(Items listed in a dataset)
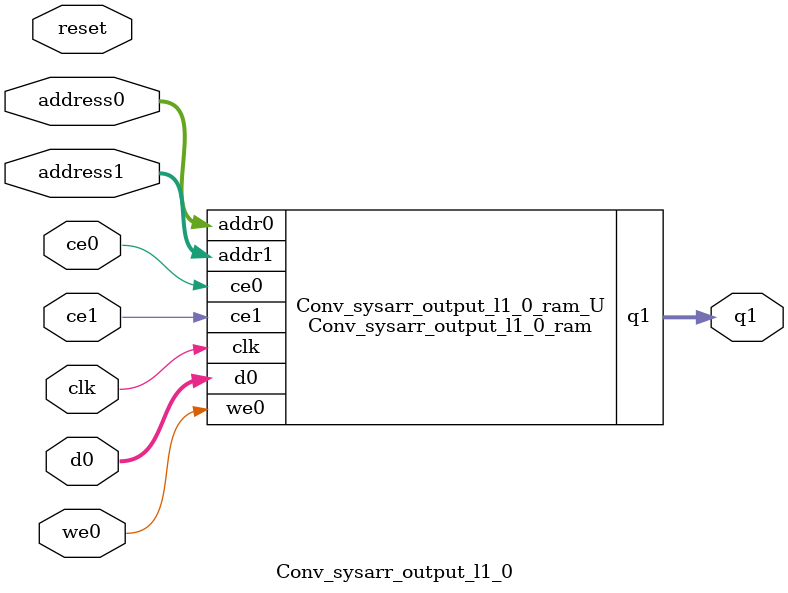
<source format=v>
`timescale 1 ns / 1 ps
module Conv_sysarr_output_l1_0_ram (addr0, ce0, d0, we0, addr1, ce1, q1,  clk);

parameter DWIDTH = 32;
parameter AWIDTH = 9;
parameter MEM_SIZE = 512;

input[AWIDTH-1:0] addr0;
input ce0;
input[DWIDTH-1:0] d0;
input we0;
input[AWIDTH-1:0] addr1;
input ce1;
output reg[DWIDTH-1:0] q1;
input clk;

(* ram_style = "block" *)reg [DWIDTH-1:0] ram[0:MEM_SIZE-1];




always @(posedge clk)  
begin 
    if (ce0) begin
        if (we0) 
            ram[addr0] <= d0; 
    end
end


always @(posedge clk)  
begin 
    if (ce1) begin
        q1 <= ram[addr1];
    end
end


endmodule

`timescale 1 ns / 1 ps
module Conv_sysarr_output_l1_0(
    reset,
    clk,
    address0,
    ce0,
    we0,
    d0,
    address1,
    ce1,
    q1);

parameter DataWidth = 32'd32;
parameter AddressRange = 32'd512;
parameter AddressWidth = 32'd9;
input reset;
input clk;
input[AddressWidth - 1:0] address0;
input ce0;
input we0;
input[DataWidth - 1:0] d0;
input[AddressWidth - 1:0] address1;
input ce1;
output[DataWidth - 1:0] q1;



Conv_sysarr_output_l1_0_ram Conv_sysarr_output_l1_0_ram_U(
    .clk( clk ),
    .addr0( address0 ),
    .ce0( ce0 ),
    .we0( we0 ),
    .d0( d0 ),
    .addr1( address1 ),
    .ce1( ce1 ),
    .q1( q1 ));

endmodule


</source>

• Exercise instructions: Copy exactly the line that contains "parameter AddressWidth = 32'd9;" and every line after it through the end of the entries, with nothing added.

• Answer to this exercise:
parameter AddressWidth = 32'd9;
input reset;
input clk;
input[AddressWidth - 1:0] address0;
input ce0;
input we0;
input[DataWidth - 1:0] d0;
input[AddressWidth - 1:0] address1;
input ce1;
output[DataWidth - 1:0] q1;



Conv_sysarr_output_l1_0_ram Conv_sysarr_output_l1_0_ram_U(
    .clk( clk ),
    .addr0( address0 ),
    .ce0( ce0 ),
    .we0( we0 ),
    .d0( d0 ),
    .addr1( address1 ),
    .ce1( ce1 ),
    .q1( q1 ));

endmodule


</source>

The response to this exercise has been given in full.